Jul
15

Third Quarter Forecast and Opinion


Wall Street analysts are now predicting that the S&P 500 will report earnings growth of 11.33% in 2024 and 14.4% in 2025. While these are estimates, the outlook is very strong, and has even been revised up since the end of last year. We are in the midst of a “soft landing” with expectations of rate cuts ahead by the Fed, which is a bullish scenario.


Inflation has come down to 3%, and while prices are still 21% higher than when the pandemic began in early 2020, the inflation swap market is previewing 2% inflation in one year’s time. Low unemployment and real wage gains are keeping the consumer positive, and stimulative fiscal policy is still providing a tailwind to the economy.


Political winds may begin impacting the stock and bond markets as we approach the end of the year, but this summer should remain relatively benign. Expectations so far this year called for central bank policy rates to remain elevated in the first half, before receding in the second half. This is still the case, with a few caveats. The root cause of inflation was due to supply and demand imbalances caused by Covid, increasing commodity prices, and very stimulative fiscal policy. What is new is the increasing likelihood of a Republican victory in the US Presidential elections. Trump has proposed a 10% universal tariff on all imports, and a 60% tariff on all imports from China.


Tariffs are inflationary. They raise prices and reduce economic growth. According to The Tax Foundation, a D.C. based economic think tank, imported goods amounted to $3.1 trillion last year, and imports from China totaled $421 billion. The Trump tariff proposals would raise the US government’s income by some $500 billion, but will shrink US GDP by 0.8% and cost an estimated 684,000 jobs. Sixteen Nobel Prize winning economists have warned in a recent letter that the Trump economic plan will re-ignite inflation. Several non-partisan research groups, like the Peterson Institute, Oxford Economics, and Allianz corroborate that. Some Wall Street analysts believe that China’s growth would be cut in half from its current level of 4.7%.
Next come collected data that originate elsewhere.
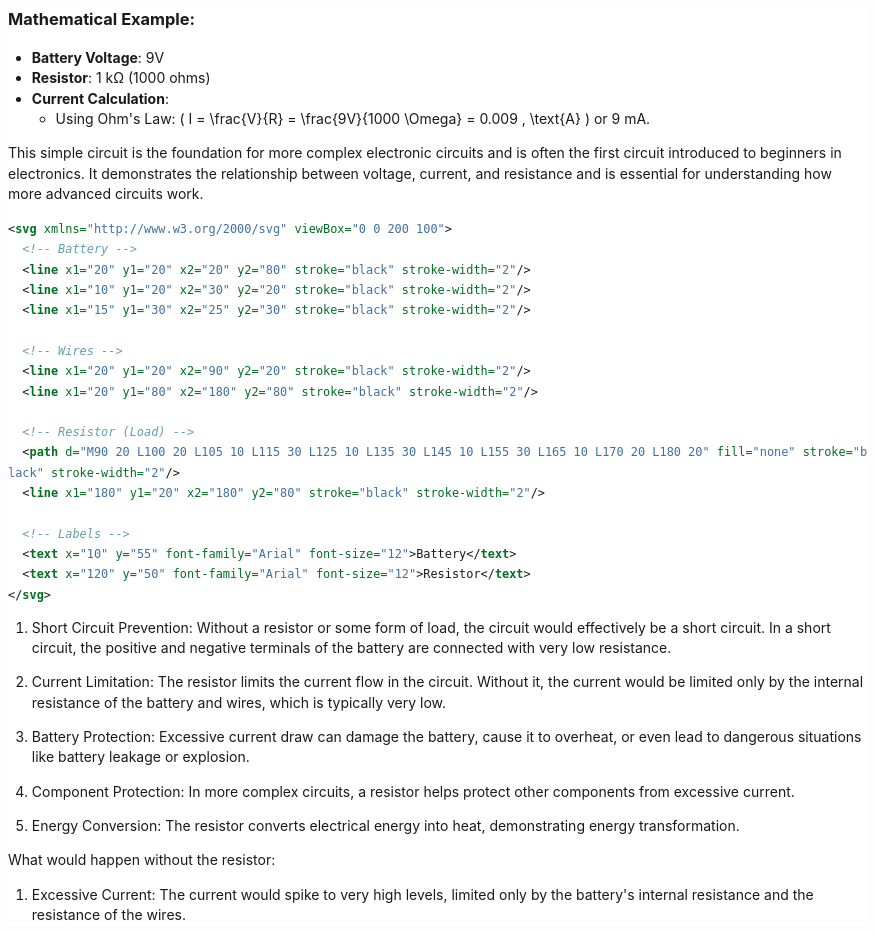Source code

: ### Mathematical Example:
- **Battery Voltage**: 9V
- **Resistor**: 1 kΩ (1000 ohms)
- **Current Calculation**:
  - Using Ohm's Law: \( I = \frac{V}{R} = \frac{9V}{1000 \Omega} = 0.009 \, \text{A} \) or 9 mA.

This simple circuit is the foundation for more complex electronic circuits and is often the first circuit introduced to beginners in electronics. It demonstrates the relationship between voltage, current, and resistance and is essential for understanding how more advanced circuits work.


```svg
<svg xmlns="http://www.w3.org/2000/svg" viewBox="0 0 200 100">
  <!-- Battery -->
  <line x1="20" y1="20" x2="20" y2="80" stroke="black" stroke-width="2"/>
  <line x1="10" y1="20" x2="30" y2="20" stroke="black" stroke-width="2"/>
  <line x1="15" y1="30" x2="25" y2="30" stroke="black" stroke-width="2"/>

  <!-- Wires -->
  <line x1="20" y1="20" x2="90" y2="20" stroke="black" stroke-width="2"/>
  <line x1="20" y1="80" x2="180" y2="80" stroke="black" stroke-width="2"/>

  <!-- Resistor (Load) -->
  <path d="M90 20 L100 20 L105 10 L115 30 L125 10 L135 30 L145 10 L155 30 L165 10 L170 20 L180 20" fill="none" stroke="black" stroke-width="2"/>
  <line x1="180" y1="20" x2="180" y2="80" stroke="black" stroke-width="2"/>

  <!-- Labels -->
  <text x="10" y="55" font-family="Arial" font-size="12">Battery</text>
  <text x="120" y="50" font-family="Arial" font-size="12">Resistor</text>
</svg>

```

1. Short Circuit Prevention: Without a resistor or some form of load, the circuit would effectively be a short circuit. In a short circuit, the positive and negative terminals of the battery are connected with very low resistance.

2. Current Limitation: The resistor limits the current flow in the circuit. Without it, the current would be limited only by the internal resistance of the battery and wires, which is typically very low.

3. Battery Protection: Excessive current draw can damage the battery, cause it to overheat, or even lead to dangerous situations like battery leakage or explosion.

4. Component Protection: In more complex circuits, a resistor helps protect other components from excessive current.

5. Energy Conversion: The resistor converts electrical energy into heat, demonstrating energy transformation.

What would happen without the resistor:

1. Excessive Current: The current would spike to very high levels, limited only by the battery's internal resistance and the resistance of the wires.
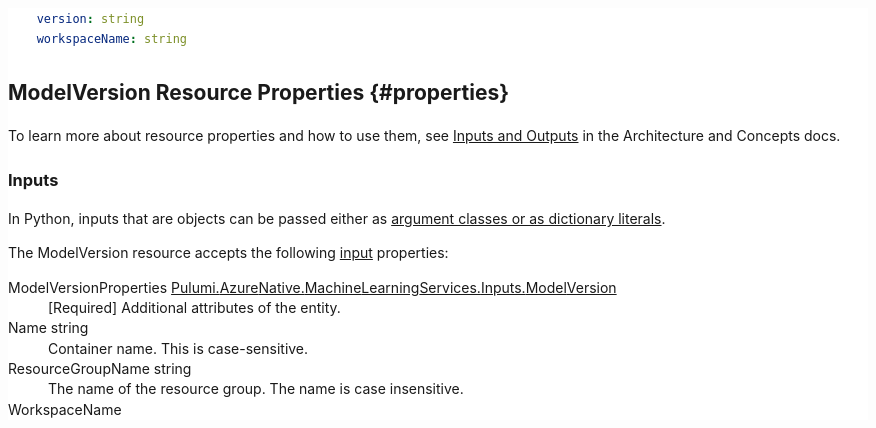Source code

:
 ```yaml
    version: string
    workspaceName: string
```

</pulumi-choosable>
</div>



## ModelVersion Resource Properties {#properties}

To learn more about resource properties and how to use them, see [Inputs and Outputs](/docs/intro/concepts/inputs-outputs) in the Architecture and Concepts docs.

### Inputs

<pulumi-choosable type="language" values="python">
<p>
In Python, inputs that are objects can be passed either as <a href="/docs/languages-sdks/python/#inputs-and-outputs">argument classes or as dictionary literals</a>.
</p>
</pulumi-choosable>

The ModelVersion resource accepts the following [input](/docs/intro/concepts/inputs-outputs) properties:



<div>
<pulumi-choosable type="language" values="csharp">
<dl class="resources-properties"><dt class="property-required"
            title="Required">
        <span id="modelversionproperties_csharp">
<a data-swiftype-name="resource-property" data-swiftype-type="text" href="#modelversionproperties_csharp" style="color: inherit; text-decoration: inherit;">Model<wbr>Version<wbr>Properties</a>
</span>
        <span class="property-indicator"></span>
        <span class="property-type"><a href="#modelversion">Pulumi.<wbr>Azure<wbr>Native.<wbr>Machine<wbr>Learning<wbr>Services.<wbr>Inputs.<wbr>Model<wbr>Version</a></span>
    </dt>
    <dd>[Required] Additional attributes of the entity.</dd><dt class="property-required property-replacement"
            title="Required">
        <span id="name_csharp">
<a data-swiftype-name="resource-property" data-swiftype-type="text" href="#name_csharp" style="color: inherit; text-decoration: inherit;">Name</a>
</span>
        <span class="property-indicator"></span>
        <span class="property-type">string</span>
    </dt>
    <dd>Container name. This is case-sensitive.</dd><dt class="property-required property-replacement"
            title="Required">
        <span id="resourcegroupname_csharp">
<a data-swiftype-name="resource-property" data-swiftype-type="text" href="#resourcegroupname_csharp" style="color: inherit; text-decoration: inherit;">Resource<wbr>Group<wbr>Name</a>
</span>
        <span class="property-indicator"></span>
        <span class="property-type">string</span>
    </dt>
    <dd>The name of the resource group. The name is case insensitive.</dd><dt class="property-required property-replacement"
            title="Required">
        <span id="workspacename_csharp">
<a data-swiftype-name="resource-property" data-swiftype-type="text" href="#workspacename_csharp" style="color: inherit; text-decoration: inherit;">Workspace<wbr>Name</a>
</span>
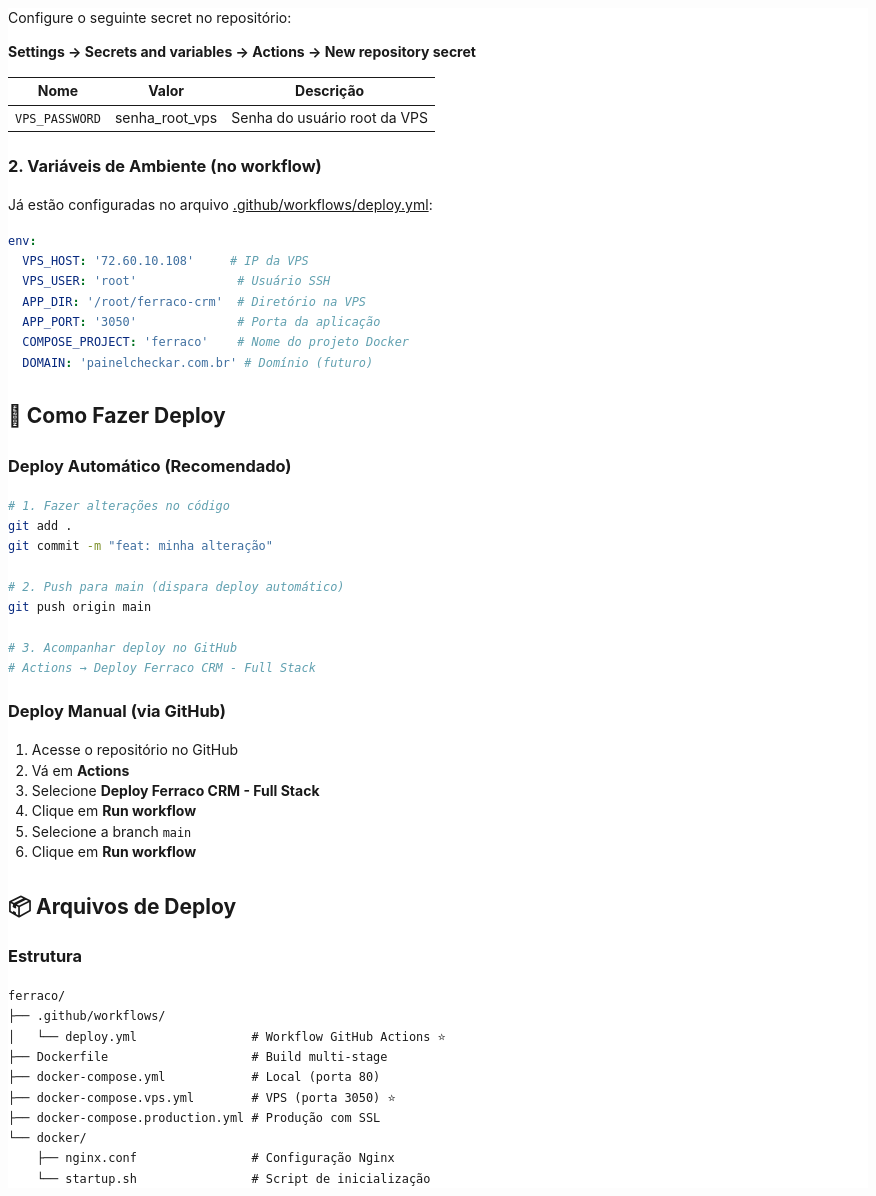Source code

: Configure o seguinte secret no repositório:

**Settings → Secrets and variables → Actions → New repository secret**

| Nome | Valor | Descrição |
|------|-------|-----------|
| `VPS_PASSWORD` | senha_root_vps | Senha do usuário root da VPS |

### 2. Variáveis de Ambiente (no workflow)

Já estão configuradas no arquivo [.github/workflows/deploy.yml](../.github/workflows/deploy.yml):

```yaml
env:
  VPS_HOST: '72.60.10.108'     # IP da VPS
  VPS_USER: 'root'              # Usuário SSH
  APP_DIR: '/root/ferraco-crm'  # Diretório na VPS
  APP_PORT: '3050'              # Porta da aplicação
  COMPOSE_PROJECT: 'ferraco'    # Nome do projeto Docker
  DOMAIN: 'painelcheckar.com.br' # Domínio (futuro)
```

## 🚀 Como Fazer Deploy

### Deploy Automático (Recomendado)

```bash
# 1. Fazer alterações no código
git add .
git commit -m "feat: minha alteração"

# 2. Push para main (dispara deploy automático)
git push origin main

# 3. Acompanhar deploy no GitHub
# Actions → Deploy Ferraco CRM - Full Stack
```

### Deploy Manual (via GitHub)

1. Acesse o repositório no GitHub
2. Vá em **Actions**
3. Selecione **Deploy Ferraco CRM - Full Stack**
4. Clique em **Run workflow**
5. Selecione a branch `main`
6. Clique em **Run workflow**

## 📦 Arquivos de Deploy

### Estrutura

```
ferraco/
├── .github/workflows/
│   └── deploy.yml                # Workflow GitHub Actions ⭐
├── Dockerfile                    # Build multi-stage
├── docker-compose.yml            # Local (porta 80)
├── docker-compose.vps.yml        # VPS (porta 3050) ⭐
├── docker-compose.production.yml # Produção com SSL
└── docker/
    ├── nginx.conf                # Configuração Nginx
    └── startup.sh                # Script de inicialização
```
Trump would also like to extend his 2017 tax cuts, which the Congressional Budget Office warns will cost the government $5 trillion. He also indicated recently in a closed-door meeting with CEO’s that he would like to cut corporate taxes further. Economists are also concerned that that the Trump plan to deport all illegal immigrants will cause labor market tightness, increase wage pressure, and result in higher consumer prices.


These factors are of course dependent upon the outcome of the election, but may constrain the Fed from cutting rates in the near term until that outcome is known. The current Fed Funds rate after all, isn’t far from its historical average (since 1971) of 5.42%, and could be considered at a “neutral” level now, neither too high to choke off economic growth, nor too low to spur inflation.
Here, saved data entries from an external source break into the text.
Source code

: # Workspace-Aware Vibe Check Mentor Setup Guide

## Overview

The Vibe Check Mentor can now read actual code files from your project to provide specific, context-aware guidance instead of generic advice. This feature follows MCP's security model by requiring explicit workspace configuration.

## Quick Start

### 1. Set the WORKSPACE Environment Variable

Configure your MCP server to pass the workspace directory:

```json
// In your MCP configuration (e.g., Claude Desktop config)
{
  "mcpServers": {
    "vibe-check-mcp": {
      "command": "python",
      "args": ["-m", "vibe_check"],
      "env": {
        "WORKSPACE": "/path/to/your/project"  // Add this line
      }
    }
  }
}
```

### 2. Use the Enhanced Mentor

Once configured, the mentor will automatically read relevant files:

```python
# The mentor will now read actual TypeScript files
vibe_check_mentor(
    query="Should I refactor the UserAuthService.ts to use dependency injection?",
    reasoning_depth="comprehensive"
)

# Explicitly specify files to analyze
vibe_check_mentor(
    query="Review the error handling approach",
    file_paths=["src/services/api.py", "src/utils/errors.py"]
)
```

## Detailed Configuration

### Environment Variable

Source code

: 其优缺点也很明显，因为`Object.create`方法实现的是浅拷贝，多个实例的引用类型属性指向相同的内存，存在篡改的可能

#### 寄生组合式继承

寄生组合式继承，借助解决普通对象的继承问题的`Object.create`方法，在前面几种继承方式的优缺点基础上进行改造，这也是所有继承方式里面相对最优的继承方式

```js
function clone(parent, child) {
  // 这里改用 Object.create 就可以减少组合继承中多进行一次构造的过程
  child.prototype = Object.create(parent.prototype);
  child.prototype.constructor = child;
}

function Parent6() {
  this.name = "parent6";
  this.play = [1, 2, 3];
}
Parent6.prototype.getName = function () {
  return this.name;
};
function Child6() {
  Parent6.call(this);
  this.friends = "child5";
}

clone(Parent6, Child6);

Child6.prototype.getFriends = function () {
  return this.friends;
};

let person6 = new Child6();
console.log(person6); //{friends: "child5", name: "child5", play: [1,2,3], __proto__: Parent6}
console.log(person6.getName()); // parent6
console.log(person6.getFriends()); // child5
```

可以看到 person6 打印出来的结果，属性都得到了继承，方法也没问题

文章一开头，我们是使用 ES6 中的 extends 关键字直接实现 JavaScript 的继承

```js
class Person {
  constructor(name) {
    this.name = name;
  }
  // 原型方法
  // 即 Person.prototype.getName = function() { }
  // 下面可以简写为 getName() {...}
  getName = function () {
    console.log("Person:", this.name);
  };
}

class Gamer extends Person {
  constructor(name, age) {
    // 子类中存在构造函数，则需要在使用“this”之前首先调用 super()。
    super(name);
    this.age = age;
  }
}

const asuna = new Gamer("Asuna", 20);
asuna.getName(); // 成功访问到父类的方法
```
The second half of 2024 is likely to bring focus to the U.S. bond market. Fed Chairman Jerome Powell expressed earlier this year that the national debt is a long-term threat to the economy, and on an “unsustainable path.” The current level of Federal debt stands at $35 trillion, and the government itself projects that debt to be above $54 trillion in 2034. That will approach 200% of GDP.


Government issuance of bonds is probably the biggest risk to markets today, especially since the Federal government is running a record deficit during an expanding economy of 6.7%. With a record $8.9 trillion of US treasuries coming due this year, there will be over $10 trillion of government bonds issued in 2024. Someone needs to buy them. This amounts to more than one-third of all government debt outstanding, and more than one-third of US GDP. Meanwhile, foreign ownership of US treasuries in in a declining trend, and continues to decline.


If the supply of bonds is not met with enough demand, bond prices go down and bond yields rise, making credit more expensive, which is contractionary. All of this is occurring while the Federal Reserve is selling $60 billion per month to reduce its very own holdings of treasury bonds,


Will the largest buyers of treasury bonds continue to buy if interest rates go down? This remains to be seen, but the sheer scale of issuance points in the direction of higher bond yields, which usually favors banks, insurance companies, and brokerage firms.


The selection of J.D. Vance as Trump’s running mate is curious considering that he opposes free market policies. He is openly enthusiastic about devaluing the dollar, which is inflationary because the dollar price of foreign goods increases relative to domestically produced goods, and the U.S. imports a lot ($3.1 trillion).


The S&P 500 index was up 14.2% in the first half of the year, the Dow up 2.5%, and the Nasdaq up 18.1%.